Many teachers say to trim off the lower branches and leaves and cut the bigger fan leaves in half to reduce moisture loss, and then strip off a little of the cambium (skin). Some of these I cut off scissors. If you snap and strip down, it will peel a skinny strip of the cambium, probably doing that work for you.
The weednerds suggest using Aloe Vera. I use a cut aloe leaf like a tiny ketchup pack of gel. I stab a chopstick down into the aloe to create a hole into which I poke the stem until it is covered with the aloe gel. I also use the chopstick to pre-poke the rooter-plug and make a hole that goes all the way through to the bottom.
I got a jar of cloning powder, and rather than dip the stems into the bottle, I poked some pinholes in the top to use it like a shaker, and dusted the stem like powdered donuts, and then inserted the stems down into their hosts, and placed them in the humidity dome, which will live on a heating pad set to 82F.

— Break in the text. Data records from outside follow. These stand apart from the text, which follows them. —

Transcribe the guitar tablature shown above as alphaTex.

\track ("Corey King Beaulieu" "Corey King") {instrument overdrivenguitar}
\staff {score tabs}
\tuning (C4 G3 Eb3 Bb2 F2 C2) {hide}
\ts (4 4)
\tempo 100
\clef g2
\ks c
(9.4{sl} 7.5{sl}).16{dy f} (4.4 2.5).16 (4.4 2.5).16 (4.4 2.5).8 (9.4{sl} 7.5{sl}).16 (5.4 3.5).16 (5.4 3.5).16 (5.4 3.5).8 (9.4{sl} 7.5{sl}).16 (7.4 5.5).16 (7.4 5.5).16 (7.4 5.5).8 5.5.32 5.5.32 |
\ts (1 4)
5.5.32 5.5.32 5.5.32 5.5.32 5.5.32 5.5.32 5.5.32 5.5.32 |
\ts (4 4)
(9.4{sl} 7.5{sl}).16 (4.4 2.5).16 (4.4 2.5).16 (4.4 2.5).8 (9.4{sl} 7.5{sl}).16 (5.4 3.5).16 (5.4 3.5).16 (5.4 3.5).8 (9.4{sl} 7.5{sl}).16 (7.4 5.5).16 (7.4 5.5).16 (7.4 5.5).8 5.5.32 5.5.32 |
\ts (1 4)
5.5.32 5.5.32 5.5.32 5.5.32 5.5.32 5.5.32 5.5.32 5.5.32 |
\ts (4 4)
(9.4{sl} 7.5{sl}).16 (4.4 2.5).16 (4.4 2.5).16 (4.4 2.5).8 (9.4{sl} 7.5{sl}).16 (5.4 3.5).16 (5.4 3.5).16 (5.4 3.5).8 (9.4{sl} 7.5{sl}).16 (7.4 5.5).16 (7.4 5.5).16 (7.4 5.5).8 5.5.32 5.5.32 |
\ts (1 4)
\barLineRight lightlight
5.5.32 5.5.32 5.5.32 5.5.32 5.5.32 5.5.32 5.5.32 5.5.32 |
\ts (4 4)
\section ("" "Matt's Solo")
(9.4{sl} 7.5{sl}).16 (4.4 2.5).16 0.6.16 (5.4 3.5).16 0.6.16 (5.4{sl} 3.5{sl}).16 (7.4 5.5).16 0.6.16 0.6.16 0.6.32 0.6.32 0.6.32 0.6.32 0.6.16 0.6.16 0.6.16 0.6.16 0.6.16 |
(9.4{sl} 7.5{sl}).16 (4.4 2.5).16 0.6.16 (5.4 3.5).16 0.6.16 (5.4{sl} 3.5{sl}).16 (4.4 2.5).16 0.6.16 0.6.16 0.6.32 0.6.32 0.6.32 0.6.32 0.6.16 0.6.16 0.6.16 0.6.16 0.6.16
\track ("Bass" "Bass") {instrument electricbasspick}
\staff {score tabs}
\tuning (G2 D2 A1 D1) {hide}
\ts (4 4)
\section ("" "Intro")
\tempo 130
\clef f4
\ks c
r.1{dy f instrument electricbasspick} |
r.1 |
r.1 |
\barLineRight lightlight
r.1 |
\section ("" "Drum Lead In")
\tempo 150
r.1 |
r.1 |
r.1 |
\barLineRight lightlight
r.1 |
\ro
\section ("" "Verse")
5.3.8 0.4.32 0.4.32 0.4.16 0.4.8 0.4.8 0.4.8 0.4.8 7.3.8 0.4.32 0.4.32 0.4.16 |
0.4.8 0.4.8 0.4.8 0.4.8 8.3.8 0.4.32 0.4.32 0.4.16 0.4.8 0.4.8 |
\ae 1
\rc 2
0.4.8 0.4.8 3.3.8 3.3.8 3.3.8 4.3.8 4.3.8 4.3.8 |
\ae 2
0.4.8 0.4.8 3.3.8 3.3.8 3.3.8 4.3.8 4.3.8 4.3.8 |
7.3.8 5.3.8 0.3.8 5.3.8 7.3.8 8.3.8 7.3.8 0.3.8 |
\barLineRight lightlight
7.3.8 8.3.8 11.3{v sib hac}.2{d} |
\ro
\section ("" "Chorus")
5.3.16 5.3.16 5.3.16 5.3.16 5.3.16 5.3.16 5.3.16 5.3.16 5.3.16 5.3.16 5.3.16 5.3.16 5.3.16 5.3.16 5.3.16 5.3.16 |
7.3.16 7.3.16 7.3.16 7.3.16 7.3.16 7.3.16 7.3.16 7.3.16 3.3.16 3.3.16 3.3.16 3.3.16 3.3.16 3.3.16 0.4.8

From here, I will follow Mr. Green's schedule of clone care for the opening of vent holes, etc, and let you all know how this goes. I hope some of you try this too so we can compare results.
3 PhotosNothing is foolproof for the sufficiently talented fool.
Comment
-
Got roots off a budding wk5 plant. Not sure if they will make it still but one looks promising (1/6)
the one in the back is all green and perky
These are like 2 weeks old4 Photos
- Likes 1
Comment
-
That's awesome KingKush! So it's good to see cloning successful 5 weeks out. It will be a while, but I will update with my little ones. Have you tried cloning in other media, like jiffy pellets or rapid rooters? Did you arrive at soil by eliminating other methods?
-
Puncture the bottoms of the solo cups and use soil from the bag.
I usually cut my sprig down to 5", cut away everything on bottom so I have a 3" bare stalk and dip in the cloning solution so there's 2" sticking above the soil, that way nothing falls over . Dip em and stick em. I use clonex gel.
Water from the bottom only. Flood the tray so the cups can wick a small amount because your soil shoild be dry at this point.
Put the dome too on and stick it in the corner of the veg room.
Not much else to say about it, I came to here because it's simple and basic, but kinda started with using rockwool cubes on top of
soil, then used just soil. Dont have to worry about nutes in water either.
I tried Rockwool cubes to no avail by themselves After reading Nebula's 2¢ I decided not to use them again, ever. I have a drain project I should throw the rest in... That, or stuff them in the wall with some insulation I guess... yuck.
Rapid Rooters look handy enough for me to try out soon, but never tried them yet.
Comment
-
Cool, thanks. I've had the same poor experience with rockwool, so I have an almost whole flat of cubes that I may try again, but insulating the grow room also sounds like a good home for them.
I've had good luck with Rapid Rooters and Jiffy Pellets. Now, I'm using a different brand of rapid rooter thing whose name I don't remember. They are a little bigger and softer, but don't seem to stay as saturated as rapid rooters. They are also wider and flatter on top, so when you set them upside down, they stand up better than rapid rooters.